== Brief ==
Transcribe only the lines of the listing below from the one holding "dvě dotykové plochy přes celou" through the one holding "Januari 2025", inclusive, without any change.

Start of Data provided

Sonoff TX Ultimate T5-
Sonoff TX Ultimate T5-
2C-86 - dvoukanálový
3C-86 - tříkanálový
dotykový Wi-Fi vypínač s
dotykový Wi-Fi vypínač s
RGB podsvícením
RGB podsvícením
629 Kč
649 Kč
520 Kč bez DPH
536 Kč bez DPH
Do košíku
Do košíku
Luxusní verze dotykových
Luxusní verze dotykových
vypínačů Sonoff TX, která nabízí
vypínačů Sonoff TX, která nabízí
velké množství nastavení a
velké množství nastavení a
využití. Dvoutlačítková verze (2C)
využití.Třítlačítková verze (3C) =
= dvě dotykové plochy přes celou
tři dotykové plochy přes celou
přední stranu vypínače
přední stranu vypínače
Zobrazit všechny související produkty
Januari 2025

End of Data provided
Start of Data provided

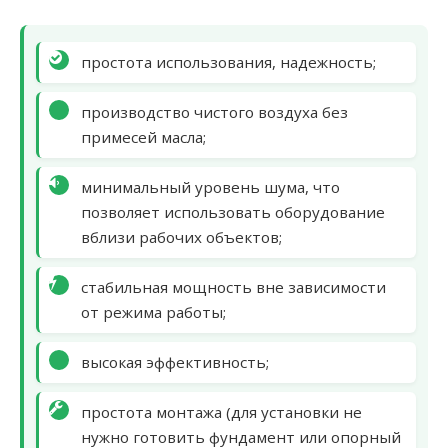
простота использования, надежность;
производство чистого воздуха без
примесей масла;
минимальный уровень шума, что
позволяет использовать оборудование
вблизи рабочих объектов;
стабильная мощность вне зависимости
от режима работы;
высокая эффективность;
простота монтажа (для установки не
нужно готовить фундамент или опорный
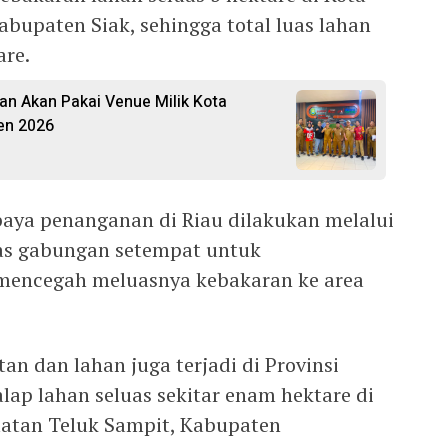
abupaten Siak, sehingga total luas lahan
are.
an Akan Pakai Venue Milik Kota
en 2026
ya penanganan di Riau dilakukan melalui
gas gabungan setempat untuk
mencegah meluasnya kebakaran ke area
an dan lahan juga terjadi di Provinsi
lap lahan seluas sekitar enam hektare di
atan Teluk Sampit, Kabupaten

End of Data provided

== Response to this task ==
= dvě dotykové plochy přes celou
tři dotykové plochy přes celou
přední stranu vypínače
přední stranu vypínače
Zobrazit všechny související produkty
Januari 2025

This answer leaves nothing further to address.